## ASSIGNMENT
For the listing below, report all lines that hold the word "right".

______________________________

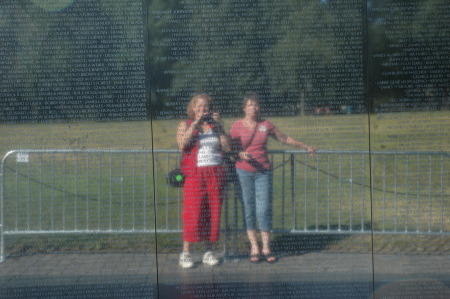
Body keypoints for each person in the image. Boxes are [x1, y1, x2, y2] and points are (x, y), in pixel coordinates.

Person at [230, 92, 317, 263]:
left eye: (256, 105)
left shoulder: (265, 124)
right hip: (243, 171)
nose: (253, 108)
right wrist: (239, 153)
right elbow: (229, 149)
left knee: (263, 209)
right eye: (250, 105)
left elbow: (284, 138)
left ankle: (266, 246)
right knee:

______________________________

## YOUR RESPONSE
right hip: (243, 171)
right wrist: (239, 153)
right elbow: (229, 149)
right eye: (250, 105)
right knee:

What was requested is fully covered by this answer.